Structure-property relationship investigations of higher and lower valent modified lead zirconate titanate ceramics

Investigations of the structure-property relations of lead zirconate titanate (PZT) modified by various higher and lower valent substituents on the A- and B-sites were systematically performed by dielectric spectroscopy, polarization switching, X-ray diffraction, and electron microscopy methods. These investigations have shown a strong dependence of the structure-property relations on substituents concentration, substituent mobility, and substituent-defect distribution, irrespective of the charge compensation mechanism. Lower valent substituent-defect complexes which were mobile until temperatures below the phase transition were found to preferentially locate near domain boundaries, resulting in domain wall pinning. No evidence of relaxor behavior was observed, rather long-range ferroelectric order was preserved and "wavy" domain morphologies were found.
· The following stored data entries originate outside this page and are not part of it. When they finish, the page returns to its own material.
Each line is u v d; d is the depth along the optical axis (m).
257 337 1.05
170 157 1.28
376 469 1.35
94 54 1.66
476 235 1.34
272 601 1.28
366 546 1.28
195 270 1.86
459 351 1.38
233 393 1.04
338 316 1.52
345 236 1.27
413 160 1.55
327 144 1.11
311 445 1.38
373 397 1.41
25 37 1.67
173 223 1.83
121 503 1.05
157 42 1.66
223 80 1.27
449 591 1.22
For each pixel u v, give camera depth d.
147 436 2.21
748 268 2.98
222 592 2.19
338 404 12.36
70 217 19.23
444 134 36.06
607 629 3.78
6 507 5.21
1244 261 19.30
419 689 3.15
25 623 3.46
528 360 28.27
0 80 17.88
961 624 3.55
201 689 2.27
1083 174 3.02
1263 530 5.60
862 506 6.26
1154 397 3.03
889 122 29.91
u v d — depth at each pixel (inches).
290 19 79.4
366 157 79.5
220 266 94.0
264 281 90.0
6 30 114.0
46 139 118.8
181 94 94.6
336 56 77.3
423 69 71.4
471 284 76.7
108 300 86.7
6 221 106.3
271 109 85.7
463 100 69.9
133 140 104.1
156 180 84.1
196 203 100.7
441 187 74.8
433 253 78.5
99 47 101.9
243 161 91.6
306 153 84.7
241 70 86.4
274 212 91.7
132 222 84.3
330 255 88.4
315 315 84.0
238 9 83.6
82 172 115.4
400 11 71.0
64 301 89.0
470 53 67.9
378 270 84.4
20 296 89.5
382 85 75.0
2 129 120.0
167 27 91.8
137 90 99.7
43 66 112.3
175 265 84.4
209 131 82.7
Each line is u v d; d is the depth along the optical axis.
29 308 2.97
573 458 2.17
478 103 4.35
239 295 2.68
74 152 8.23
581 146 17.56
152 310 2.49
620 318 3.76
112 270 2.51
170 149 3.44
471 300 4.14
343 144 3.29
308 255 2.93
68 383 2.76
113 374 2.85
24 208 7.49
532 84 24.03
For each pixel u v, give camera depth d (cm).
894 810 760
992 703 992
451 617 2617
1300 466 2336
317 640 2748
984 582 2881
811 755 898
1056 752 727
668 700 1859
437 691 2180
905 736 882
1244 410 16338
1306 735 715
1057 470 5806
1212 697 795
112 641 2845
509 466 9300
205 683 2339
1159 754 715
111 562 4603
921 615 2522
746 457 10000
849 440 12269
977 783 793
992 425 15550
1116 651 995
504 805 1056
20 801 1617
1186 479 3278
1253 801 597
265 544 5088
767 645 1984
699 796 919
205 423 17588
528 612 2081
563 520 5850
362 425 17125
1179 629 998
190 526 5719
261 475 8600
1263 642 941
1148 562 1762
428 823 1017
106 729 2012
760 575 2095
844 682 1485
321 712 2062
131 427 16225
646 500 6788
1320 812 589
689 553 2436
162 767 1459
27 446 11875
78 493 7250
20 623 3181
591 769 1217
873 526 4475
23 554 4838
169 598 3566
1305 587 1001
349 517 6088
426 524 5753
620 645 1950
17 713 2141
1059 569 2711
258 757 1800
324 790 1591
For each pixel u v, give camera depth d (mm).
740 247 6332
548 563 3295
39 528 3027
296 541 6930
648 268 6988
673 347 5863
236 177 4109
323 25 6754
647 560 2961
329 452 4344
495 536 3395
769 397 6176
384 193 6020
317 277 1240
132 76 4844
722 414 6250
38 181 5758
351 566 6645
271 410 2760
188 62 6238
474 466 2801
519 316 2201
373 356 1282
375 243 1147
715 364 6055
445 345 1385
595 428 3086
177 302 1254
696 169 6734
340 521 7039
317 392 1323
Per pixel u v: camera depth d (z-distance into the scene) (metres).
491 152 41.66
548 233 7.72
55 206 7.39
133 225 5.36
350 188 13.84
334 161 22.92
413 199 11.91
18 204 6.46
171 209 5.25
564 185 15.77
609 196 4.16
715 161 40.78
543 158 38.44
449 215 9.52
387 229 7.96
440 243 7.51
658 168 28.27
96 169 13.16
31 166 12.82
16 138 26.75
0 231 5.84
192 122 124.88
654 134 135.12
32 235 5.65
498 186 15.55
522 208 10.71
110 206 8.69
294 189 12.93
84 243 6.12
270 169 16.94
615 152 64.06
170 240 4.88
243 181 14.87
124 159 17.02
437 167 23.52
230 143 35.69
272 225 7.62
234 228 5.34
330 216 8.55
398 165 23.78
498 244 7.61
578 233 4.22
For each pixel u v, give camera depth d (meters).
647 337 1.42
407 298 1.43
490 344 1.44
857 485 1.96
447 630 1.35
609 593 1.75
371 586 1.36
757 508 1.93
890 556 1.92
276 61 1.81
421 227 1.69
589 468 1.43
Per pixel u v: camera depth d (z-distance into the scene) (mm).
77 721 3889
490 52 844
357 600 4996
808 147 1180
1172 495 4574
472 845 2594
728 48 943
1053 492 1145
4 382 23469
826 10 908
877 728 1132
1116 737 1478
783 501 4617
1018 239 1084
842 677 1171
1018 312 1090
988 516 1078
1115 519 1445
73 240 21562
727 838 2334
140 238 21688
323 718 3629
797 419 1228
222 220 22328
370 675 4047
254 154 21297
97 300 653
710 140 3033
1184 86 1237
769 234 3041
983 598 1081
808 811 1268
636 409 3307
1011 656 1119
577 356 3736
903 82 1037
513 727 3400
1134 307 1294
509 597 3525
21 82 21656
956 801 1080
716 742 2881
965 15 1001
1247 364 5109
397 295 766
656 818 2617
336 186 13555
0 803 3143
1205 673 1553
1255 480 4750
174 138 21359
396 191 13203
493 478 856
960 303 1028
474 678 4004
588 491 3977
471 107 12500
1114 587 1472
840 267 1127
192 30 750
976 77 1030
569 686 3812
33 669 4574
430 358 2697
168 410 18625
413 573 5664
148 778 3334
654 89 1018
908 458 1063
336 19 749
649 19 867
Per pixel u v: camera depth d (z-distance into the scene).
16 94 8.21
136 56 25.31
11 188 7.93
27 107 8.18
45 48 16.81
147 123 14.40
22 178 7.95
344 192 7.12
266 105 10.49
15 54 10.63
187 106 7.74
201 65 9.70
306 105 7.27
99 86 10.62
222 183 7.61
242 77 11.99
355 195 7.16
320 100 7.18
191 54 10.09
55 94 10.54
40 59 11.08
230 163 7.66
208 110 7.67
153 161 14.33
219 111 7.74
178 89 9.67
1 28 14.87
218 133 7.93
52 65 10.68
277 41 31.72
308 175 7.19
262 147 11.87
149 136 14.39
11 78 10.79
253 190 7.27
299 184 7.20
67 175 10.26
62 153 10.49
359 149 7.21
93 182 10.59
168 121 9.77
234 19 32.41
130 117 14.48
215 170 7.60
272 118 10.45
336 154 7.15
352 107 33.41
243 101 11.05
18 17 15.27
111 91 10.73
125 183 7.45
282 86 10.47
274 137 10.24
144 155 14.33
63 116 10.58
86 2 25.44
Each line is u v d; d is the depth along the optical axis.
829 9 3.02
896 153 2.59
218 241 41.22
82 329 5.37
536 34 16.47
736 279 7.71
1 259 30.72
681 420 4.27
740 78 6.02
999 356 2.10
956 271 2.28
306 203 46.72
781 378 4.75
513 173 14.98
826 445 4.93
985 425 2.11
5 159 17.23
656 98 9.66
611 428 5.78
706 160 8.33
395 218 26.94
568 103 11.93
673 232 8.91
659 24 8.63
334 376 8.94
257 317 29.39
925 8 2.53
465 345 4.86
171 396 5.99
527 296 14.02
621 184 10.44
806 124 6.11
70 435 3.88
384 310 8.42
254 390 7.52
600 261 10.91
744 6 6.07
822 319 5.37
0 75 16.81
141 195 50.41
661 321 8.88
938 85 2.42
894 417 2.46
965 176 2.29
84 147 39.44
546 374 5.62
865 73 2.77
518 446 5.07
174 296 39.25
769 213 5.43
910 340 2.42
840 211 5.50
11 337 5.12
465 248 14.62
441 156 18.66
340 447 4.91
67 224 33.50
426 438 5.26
However, for higher valent substituents which were essentially quenched from temperatures above that of the ferroelectric phase transformation, relaxor behavior and polar nanodomains were found.;Ionic radii effects were also found to influence the structure-property relations of both ferroelectrics and antiferroelectrics. Smaller A-site "donors" had a stronger tendency to occupy B-sites than larger ones, resulting in increased domain wall pinning, and ferroelectric stability with decreasing radii. In the antiferroelectric phase, larger A-site and smaller B-site substituents stabilized the rhombohedral ferroelectric phase. Valence considerations were found to significantly enhance the changes in antiferroelectric-ferroelectric stability.;The studies on the dynamic behaviors of higher valent modified PZT revealed the presence of strong nonlinearities and induced relaxor characteristics under moderate AC drive for lower La-content compositions. TEM investigations demonstrated a breakdown of ferroelectric domains with increasing AC drive, resulting in anomalous AC field effects.